E' stato davvero bello parlare in modo aperto e profondo anche di Dio, senza la paura di manifestare dubbi, critiche e convinzioni opposte. Sono sincero, non mi capita così spesso di parlare di Dio con dei giovani in questo modo. Il mio intento non era assolutamente quello di convertire nessuno, ma solo testimoniare loro che quello che vivo e predico come prete è per me fondamentale come l'acqua nel deserto. Avevo anche una grande voglia di ascoltare loro e di farli sentire amici, al di la delle etichette, dell'aspetto esteriore e di tutti i pregiudizi.

Tornando al racconto evangelico,Gesù trasforma l'incontro fortuito al pozzo di Giacobbe in un dialogo di vita e di fede. Questa donna non vede in Gesù uno che da un pulpito la sovrasta e la accusa, ma un uomo assetato come lei e che le si pone davanti con una richiesta semplice.
Gesù ben presto si dimentica che ha sete e che è stanco, e anche la donna ben presto dimentica la sua anfora e il suo compito di attingere al pozzo: il dialogo diventa sempre più intimo e intenso. La donna si riconosce nelle parole di questo misterioso personaggio, e intuisce che ha qualcosa di straordinario anche per lei.
La samaritana esce trasformata da questo dialogo iniziato con la richiesta di un sorso d'acqua: diventa una discepola che annuncia agli altri la sua esperienza.
L'incontro che ho avuto quella notte in birreria mi ha davvero insegnato molto. Prima di tutto ho capito che in ogni persona c'è sete di Dio e sete di capire qualcosa di più della propria vita. Anche questi giovani, che molti dall'aspetto li giudicherebbe superficiali, hanno dimostrato una gran sete di senso e di valori profondi. E quante volte nella vita anch'io ho trovato in modo fortuito e non programmato, le risposte alla mia sete di felicità profonda e di Dio.
L'importante è comprendere che tutti abbiamo sete di Dio, anche se non sempre ci facciamo caso. E la ricerca dell'acqua spirituale, che risponde a questa sete, la facciamo tutti...

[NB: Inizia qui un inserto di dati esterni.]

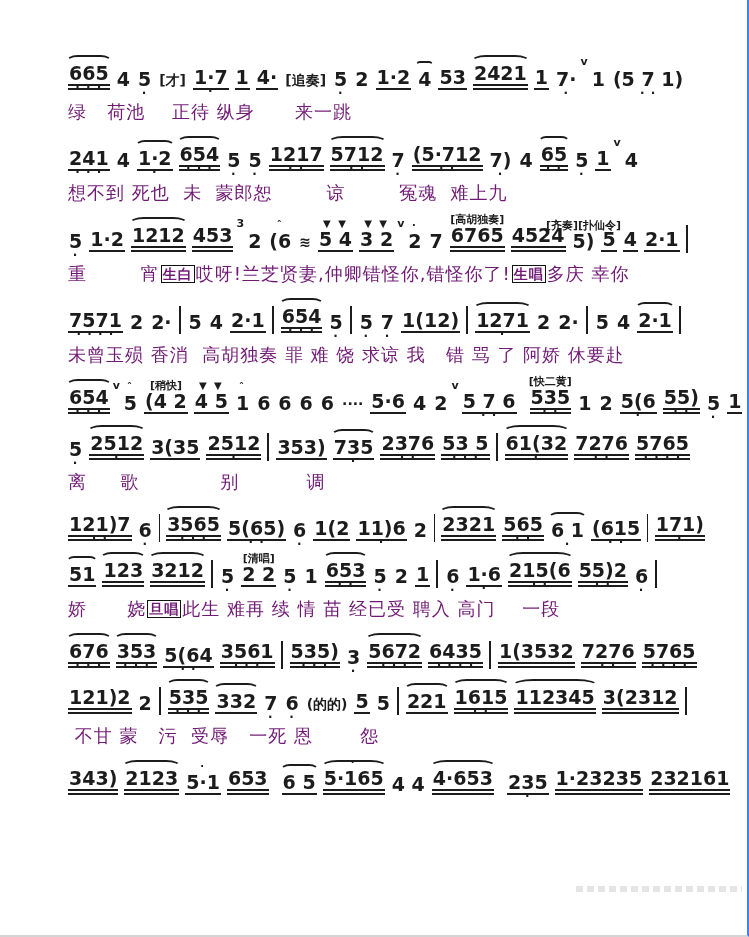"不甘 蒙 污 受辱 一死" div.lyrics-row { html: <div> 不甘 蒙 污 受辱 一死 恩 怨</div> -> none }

Questa pagina di Vangelo mi dice che Gesù è "la" al pozzo dove vado ad attingere acqua. Mi aspetta per dissetarmi con la sua Parola e la sua presenta intima. E il pozzo può essere una messa in Chiesa, un incontro di preghiera, un dialogo spirituale con un prete, una chiacchierata profonda con amici, in famiglia, nel luogo dove faccio volontariato, nel letto dove una malattia mi sta bloccando... e anche in una birreria a mezzanotte.
Non ci sono limitazioni perché Gesù ci incontri e ci disseti...
Riconosciamo che abbiamo sete di Dio... e lui ci disseterà.